A conclusão é da 5ª Turma do Superior Tribunal de Justiça, que concedeu ordem de ofício em julgamento nesta terça-feira (7/4) em favor de um homem denunciado por injúria racial.
O processo vai voltar ao Tribunal de Justiça de São Paulo para que retire dos autos o laudo preparado pelo delegado do caso com uso do Gemini, do Google, e do Perplexity, assistente virtual de pesquisa.
A partir daí, será preciso avaliar se a denúncia pode ser ratificada ou se, sem o laudo apresentado inicialmente, não há indícios de materialidade do crime. O tema é inédito na jurisprudência do STJ, como apontou a revista eletrônica Consultor Jurídico.
Análise do áudio
No caso concreto, as ferramentas de IA generativa foram usadas para dirimir uma dúvida: saber se o acusado chamou a vítima de “macaco velho”, como dizem testemunhas e ela própria, ou se disse “paca véa”, como sustenta a defesa.

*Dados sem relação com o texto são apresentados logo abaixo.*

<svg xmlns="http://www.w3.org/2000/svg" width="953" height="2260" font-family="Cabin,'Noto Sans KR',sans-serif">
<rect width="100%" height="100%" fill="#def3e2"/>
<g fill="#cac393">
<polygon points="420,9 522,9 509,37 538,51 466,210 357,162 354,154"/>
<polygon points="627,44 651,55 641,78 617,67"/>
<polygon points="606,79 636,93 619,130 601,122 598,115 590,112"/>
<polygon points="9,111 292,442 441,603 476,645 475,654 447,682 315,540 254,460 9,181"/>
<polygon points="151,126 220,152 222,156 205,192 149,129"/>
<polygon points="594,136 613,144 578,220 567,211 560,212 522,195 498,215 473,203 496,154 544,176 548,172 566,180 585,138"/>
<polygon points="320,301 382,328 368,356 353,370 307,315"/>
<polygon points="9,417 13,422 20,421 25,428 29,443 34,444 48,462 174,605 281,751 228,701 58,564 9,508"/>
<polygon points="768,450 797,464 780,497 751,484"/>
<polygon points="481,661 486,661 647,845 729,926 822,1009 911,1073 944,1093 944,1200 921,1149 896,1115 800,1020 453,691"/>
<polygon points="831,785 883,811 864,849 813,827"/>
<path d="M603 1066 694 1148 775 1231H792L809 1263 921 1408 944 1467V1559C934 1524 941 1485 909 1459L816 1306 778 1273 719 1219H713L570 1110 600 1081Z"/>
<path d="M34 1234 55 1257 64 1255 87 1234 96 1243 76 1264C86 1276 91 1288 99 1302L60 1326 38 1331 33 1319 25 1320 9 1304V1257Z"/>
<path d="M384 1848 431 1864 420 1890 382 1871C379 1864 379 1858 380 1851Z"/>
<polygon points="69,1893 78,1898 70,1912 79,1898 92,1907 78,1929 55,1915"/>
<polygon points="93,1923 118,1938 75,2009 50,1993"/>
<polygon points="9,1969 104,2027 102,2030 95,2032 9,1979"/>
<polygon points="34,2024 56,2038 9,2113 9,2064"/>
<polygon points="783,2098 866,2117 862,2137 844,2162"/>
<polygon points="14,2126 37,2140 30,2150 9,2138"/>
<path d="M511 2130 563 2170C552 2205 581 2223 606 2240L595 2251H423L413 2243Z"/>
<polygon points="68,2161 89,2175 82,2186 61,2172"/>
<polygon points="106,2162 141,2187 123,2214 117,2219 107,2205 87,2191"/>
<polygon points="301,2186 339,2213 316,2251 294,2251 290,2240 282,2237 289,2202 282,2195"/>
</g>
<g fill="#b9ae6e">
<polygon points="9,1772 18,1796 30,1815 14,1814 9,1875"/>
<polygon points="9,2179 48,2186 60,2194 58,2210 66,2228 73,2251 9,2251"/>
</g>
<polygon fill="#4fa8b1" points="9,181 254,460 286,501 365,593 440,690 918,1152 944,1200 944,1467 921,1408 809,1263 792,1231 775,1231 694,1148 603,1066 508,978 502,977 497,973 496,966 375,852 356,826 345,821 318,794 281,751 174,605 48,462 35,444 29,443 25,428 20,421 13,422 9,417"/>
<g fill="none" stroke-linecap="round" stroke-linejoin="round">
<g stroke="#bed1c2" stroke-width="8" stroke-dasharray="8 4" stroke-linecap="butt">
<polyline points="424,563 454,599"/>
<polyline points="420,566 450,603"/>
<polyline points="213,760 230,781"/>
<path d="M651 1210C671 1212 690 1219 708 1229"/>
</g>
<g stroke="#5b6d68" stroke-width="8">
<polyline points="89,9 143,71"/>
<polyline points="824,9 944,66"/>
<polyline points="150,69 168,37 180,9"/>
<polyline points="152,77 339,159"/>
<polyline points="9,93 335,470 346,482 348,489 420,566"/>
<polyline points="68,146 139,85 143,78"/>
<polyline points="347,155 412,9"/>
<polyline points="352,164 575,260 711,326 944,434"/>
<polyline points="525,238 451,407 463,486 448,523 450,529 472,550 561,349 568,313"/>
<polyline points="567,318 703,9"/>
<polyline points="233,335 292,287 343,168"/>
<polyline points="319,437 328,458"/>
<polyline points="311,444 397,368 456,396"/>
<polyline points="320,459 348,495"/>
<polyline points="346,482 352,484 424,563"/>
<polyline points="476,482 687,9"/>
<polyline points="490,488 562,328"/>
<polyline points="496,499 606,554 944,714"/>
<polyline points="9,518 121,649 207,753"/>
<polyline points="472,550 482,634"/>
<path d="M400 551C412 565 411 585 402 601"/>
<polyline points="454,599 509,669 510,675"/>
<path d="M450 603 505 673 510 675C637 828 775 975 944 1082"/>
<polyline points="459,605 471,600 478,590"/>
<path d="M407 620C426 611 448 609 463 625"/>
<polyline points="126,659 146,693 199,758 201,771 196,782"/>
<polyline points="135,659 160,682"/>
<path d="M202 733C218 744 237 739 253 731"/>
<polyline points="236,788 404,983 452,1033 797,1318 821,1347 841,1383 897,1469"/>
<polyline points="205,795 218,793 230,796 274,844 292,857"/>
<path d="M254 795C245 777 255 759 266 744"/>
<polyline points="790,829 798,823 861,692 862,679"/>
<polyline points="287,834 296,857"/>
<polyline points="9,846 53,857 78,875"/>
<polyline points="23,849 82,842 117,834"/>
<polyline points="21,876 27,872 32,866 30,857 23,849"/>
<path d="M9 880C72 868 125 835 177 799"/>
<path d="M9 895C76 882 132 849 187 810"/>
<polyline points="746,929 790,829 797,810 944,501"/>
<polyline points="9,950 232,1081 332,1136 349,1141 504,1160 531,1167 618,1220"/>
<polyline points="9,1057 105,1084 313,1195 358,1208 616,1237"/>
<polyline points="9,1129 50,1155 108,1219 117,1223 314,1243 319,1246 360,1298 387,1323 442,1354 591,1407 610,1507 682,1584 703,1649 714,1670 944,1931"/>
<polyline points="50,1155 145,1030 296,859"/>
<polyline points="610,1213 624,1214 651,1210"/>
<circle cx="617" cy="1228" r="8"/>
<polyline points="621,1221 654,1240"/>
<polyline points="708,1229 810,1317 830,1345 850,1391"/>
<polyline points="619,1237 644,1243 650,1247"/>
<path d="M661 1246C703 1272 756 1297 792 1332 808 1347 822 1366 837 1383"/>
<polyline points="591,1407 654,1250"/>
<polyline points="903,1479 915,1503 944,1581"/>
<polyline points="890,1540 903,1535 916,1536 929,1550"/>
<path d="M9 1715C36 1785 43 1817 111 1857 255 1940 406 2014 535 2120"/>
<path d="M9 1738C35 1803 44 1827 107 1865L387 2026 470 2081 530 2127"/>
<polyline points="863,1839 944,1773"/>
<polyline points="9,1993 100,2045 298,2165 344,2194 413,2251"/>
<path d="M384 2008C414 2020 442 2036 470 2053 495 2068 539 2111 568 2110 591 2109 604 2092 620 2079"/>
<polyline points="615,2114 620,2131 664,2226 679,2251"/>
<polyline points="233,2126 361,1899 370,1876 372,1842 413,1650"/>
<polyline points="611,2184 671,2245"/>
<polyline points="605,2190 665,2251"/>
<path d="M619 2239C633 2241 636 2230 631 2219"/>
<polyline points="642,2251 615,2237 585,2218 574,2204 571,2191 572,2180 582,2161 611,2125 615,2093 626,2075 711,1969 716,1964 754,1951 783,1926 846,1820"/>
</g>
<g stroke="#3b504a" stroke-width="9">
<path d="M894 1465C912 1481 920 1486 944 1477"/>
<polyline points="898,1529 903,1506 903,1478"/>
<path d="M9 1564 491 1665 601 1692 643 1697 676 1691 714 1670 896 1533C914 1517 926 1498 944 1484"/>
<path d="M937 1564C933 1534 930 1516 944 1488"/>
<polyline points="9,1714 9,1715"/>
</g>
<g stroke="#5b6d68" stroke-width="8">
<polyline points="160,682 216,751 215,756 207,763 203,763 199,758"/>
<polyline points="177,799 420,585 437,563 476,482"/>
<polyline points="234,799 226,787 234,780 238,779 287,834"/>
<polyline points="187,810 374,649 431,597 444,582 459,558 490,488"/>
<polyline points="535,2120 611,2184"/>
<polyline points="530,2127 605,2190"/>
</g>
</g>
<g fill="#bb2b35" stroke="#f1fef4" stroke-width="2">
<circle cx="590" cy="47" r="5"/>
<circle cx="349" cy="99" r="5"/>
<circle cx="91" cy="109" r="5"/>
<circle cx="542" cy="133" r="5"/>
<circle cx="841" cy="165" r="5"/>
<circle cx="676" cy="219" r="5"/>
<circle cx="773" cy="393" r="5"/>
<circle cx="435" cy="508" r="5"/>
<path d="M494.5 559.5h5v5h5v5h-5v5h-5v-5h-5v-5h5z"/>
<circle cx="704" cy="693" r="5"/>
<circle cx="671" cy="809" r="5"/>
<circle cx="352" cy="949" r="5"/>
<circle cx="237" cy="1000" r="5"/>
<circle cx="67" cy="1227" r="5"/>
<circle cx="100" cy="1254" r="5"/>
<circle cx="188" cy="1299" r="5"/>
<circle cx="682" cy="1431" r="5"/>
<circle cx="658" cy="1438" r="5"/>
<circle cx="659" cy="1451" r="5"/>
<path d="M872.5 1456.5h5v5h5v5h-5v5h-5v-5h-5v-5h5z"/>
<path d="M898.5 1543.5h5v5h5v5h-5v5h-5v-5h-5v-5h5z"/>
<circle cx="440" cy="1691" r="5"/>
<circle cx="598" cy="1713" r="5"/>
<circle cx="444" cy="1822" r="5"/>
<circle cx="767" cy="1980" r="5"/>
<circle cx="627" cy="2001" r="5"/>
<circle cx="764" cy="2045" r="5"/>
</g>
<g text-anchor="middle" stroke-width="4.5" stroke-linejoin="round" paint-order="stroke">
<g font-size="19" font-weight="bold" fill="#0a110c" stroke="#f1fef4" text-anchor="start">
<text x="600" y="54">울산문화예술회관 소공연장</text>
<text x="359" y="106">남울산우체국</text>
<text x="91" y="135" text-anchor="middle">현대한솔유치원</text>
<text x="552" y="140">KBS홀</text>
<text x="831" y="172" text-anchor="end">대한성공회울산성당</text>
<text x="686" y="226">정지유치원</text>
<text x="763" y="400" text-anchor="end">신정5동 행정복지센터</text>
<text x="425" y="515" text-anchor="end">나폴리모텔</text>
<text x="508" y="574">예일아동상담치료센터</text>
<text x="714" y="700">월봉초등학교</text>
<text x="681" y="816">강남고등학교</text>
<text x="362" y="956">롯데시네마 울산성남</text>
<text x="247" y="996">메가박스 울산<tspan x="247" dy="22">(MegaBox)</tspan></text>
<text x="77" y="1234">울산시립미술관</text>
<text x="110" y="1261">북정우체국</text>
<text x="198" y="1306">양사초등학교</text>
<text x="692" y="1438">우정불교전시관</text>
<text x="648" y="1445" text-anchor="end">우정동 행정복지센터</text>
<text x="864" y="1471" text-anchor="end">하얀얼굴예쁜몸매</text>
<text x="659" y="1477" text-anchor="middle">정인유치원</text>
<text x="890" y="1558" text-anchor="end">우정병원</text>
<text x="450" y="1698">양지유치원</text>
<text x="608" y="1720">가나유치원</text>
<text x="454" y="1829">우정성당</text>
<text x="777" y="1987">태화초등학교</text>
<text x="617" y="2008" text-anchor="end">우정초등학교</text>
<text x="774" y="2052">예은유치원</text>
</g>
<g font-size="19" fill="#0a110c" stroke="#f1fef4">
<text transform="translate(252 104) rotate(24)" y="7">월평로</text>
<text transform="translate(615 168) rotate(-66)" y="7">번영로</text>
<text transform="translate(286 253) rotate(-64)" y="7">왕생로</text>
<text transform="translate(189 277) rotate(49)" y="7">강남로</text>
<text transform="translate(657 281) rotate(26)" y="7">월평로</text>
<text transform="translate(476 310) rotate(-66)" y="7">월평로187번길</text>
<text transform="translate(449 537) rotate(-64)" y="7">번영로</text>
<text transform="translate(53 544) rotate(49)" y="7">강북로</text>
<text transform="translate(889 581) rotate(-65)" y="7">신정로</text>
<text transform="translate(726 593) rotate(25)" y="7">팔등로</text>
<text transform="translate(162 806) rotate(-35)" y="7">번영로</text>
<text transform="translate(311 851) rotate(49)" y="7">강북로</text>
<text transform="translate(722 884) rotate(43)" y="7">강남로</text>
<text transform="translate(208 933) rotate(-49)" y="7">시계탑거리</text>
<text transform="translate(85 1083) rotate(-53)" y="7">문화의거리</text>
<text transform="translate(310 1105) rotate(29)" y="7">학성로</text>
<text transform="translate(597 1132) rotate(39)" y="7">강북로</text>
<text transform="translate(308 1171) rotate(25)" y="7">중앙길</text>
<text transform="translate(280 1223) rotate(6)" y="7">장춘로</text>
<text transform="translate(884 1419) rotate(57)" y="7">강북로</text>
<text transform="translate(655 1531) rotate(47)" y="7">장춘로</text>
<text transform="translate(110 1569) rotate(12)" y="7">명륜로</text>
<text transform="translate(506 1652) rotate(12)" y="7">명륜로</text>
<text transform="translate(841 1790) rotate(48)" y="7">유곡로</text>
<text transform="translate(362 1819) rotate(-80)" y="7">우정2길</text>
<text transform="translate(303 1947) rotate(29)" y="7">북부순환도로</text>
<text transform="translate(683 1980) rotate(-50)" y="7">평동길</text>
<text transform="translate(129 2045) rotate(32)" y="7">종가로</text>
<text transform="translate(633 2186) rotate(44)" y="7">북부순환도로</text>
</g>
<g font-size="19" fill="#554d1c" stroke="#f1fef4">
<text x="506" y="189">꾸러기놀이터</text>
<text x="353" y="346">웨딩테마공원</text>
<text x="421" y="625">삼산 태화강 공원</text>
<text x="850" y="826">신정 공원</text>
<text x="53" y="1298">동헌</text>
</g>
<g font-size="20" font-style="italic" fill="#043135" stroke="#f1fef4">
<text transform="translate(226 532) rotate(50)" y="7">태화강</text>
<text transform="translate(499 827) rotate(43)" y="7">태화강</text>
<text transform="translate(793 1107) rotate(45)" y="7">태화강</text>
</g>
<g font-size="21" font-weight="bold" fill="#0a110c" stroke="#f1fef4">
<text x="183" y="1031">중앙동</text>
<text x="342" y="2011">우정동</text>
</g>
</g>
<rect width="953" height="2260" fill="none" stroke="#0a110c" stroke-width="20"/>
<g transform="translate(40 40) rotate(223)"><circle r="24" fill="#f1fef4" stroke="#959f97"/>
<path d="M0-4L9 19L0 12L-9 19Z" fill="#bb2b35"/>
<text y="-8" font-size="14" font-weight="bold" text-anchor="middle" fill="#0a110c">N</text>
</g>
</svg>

A ofensa foi feita contra um segurança do Palmeiras após uma partida do clube paulistano contra o Mirassol, em 2025, e foi gravada em vídeo. Os laudos encomendados ao instituto de perícias oficiais apontaram a impossibilidade de concluir pela ocorrência da injúria racial.
O Gemini e o Perplexity, por sua vez, analisaram o áudio e concluíram que o acusado disse mesmo “macaco velho”, o que serviu para embasar a denúncia, que foi recebida pelo juízo.
Relatório da IA generativa
Relator do Habeas Corpus, o ministro Reynaldo Soares da Fonseca explicou que ferramentas de IA generativa operam a partir de padrões extraídos de volume de dados, o que resulta na natureza probabilística desses sistemas.
Isso, segundo o magistrado, compromete sua confiabilidade como prova de conhecimento, especialmente em contextos que exigem rigor técnico e precisão empírica. Há sempre o risco de haver a chamada “alucinação”: a produção de informações falsas ou imprecisas.
Esse cenário é mais grave no caso concreto, pois a análise se deu a partir de ondas sonoras e a conclusão sequer foi a mesma apresentada na perícia oficial produzida a pedido dos investigadores.
“A substituição de um juízo técnico por conclusões oriundas de inteligência artificial generativa evidenciam um viés de confirmação institucional”, criticou Reynaldo Soares da Fonseca.
“Ainda que o magistrado não esteja vinculado a conclusões periciais, seu afastamento exige fundamentação idônea. Relatórios produzidos por IA generativa não se qualificam como prova pericial. São meros documentos desprovidos de metodologia científica verificável”, continuou ele.
O voto do relator citou um texto publicado na ConJur, na coluna Criminal Player, assinado por Alexandre Morais da Rosa, Juliano de Oliveira Leonel e Yuri Felix, sobre o caso concreto. A votação na 5ª Turma foi unânime.